Les violences au sein du système éducatif s’accentuent énormément. On observe une hausse d’harcèlement ce qui provoque des décrochages scolaires importants, une phobie scolaire et engendre parfois des drames. Selon l’Enquête harcèlement 2023 menée en février 2024, le harcèlement touche : 5 % des écoliers du CE2 au CM2, 6 % des collégiens et 4 % des lycéens.

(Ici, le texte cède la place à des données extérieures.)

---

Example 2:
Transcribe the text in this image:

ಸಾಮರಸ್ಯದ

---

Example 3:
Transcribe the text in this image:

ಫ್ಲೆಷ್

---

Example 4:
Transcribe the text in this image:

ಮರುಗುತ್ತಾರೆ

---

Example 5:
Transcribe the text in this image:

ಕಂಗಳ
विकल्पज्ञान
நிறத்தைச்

Les élèves deviennent également de plus en plus violents entre eux mais également avec les membres du système éducatif (directeurs, professeurs, CPE, assistants d’éducation…). Il y a deux semaines, Mélanie, jeune surveillante de 31 ans qui s’est faite sauvagement poignardée à plusieurs reprises par un élève du collège de Nogent en Haute-Marne. Malheureusement, cette jeune femme est décédée et le jeune homme n’a apparemment éprouvé aucuns regrets car il voulait « faire le plus de dégâts possibles » et voulait « s’attaquer à n’importe quelle surveillante ».

Cette insécurité observée dans le cadre scolaire a engendré plusieurs fouilles des sacs pour tous les élèves à l’entrée de multiples établissement français, menées par la police nationale, la gendarmerie ou les membres du système éducatif. Ces fouilles ont déjà mené à quelques trouvailles troublantes comme des armes blanches qui ont été découvertes dans les sacs des élèves.

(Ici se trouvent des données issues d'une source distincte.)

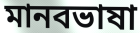
মানবভাষাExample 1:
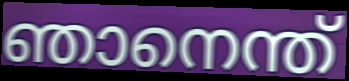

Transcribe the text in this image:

ഞാനെന്ത്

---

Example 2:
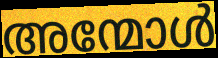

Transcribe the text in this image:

അന്മോൾ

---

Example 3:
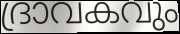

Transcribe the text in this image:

ദ്രാവകവും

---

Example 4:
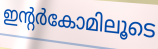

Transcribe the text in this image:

ഇന്റർകോമിലൂടെ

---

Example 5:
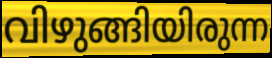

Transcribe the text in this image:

വിഴുങ്ങിയിരുന്ന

Une politique française instable
La dissolution de l’Assemblée nationale par Emmanuel Macron le 9 juin 2024 a provoqué de fortes tensions politiques. Cette instabilité politique a impacté le système éducatif français.
La France s’est retrouvée sans ministre de l’Éducation pour la rentrée 2024-2025. Ce qui a remis en cause toutes les réformes que d’anciens ministre avait mis en place comme l’obligation d’obtenir son Diplôme National du Brevet (DNB) pour pouvoir rentrer au lycée.
En moins de deux ans, la France a changé au total cinq fois de ministre de l’Éducation, ce qui n’a pas permis de concrétiser des projets sur le système éducatif. En moins d’un an, la France a également changé trois fois de Premier ministre ce qui a renversé plusieurs gouvernements successifs.
Un système éducatif perturbé
Le fait que 72 % des Français estiment que le système éducatif se dégrade traduit une perte de confiance préoccupante dans une institution pourtant fondamentale pour l’avenir du pays. Ce constat souligne la nécessité urgente de repenser les priorités éducatives, de renforcer les moyens alloués aux écoles et de restaurer un lien de confiance entre les acteurs de l’éducation, les élèves et la société.
Redonner à l’école sa mission première – transmettre des savoirs, former des citoyens éclairés et garantir l’égalité des chances – apparaît plus que jamais essentiel au temps des nouvelles technologies.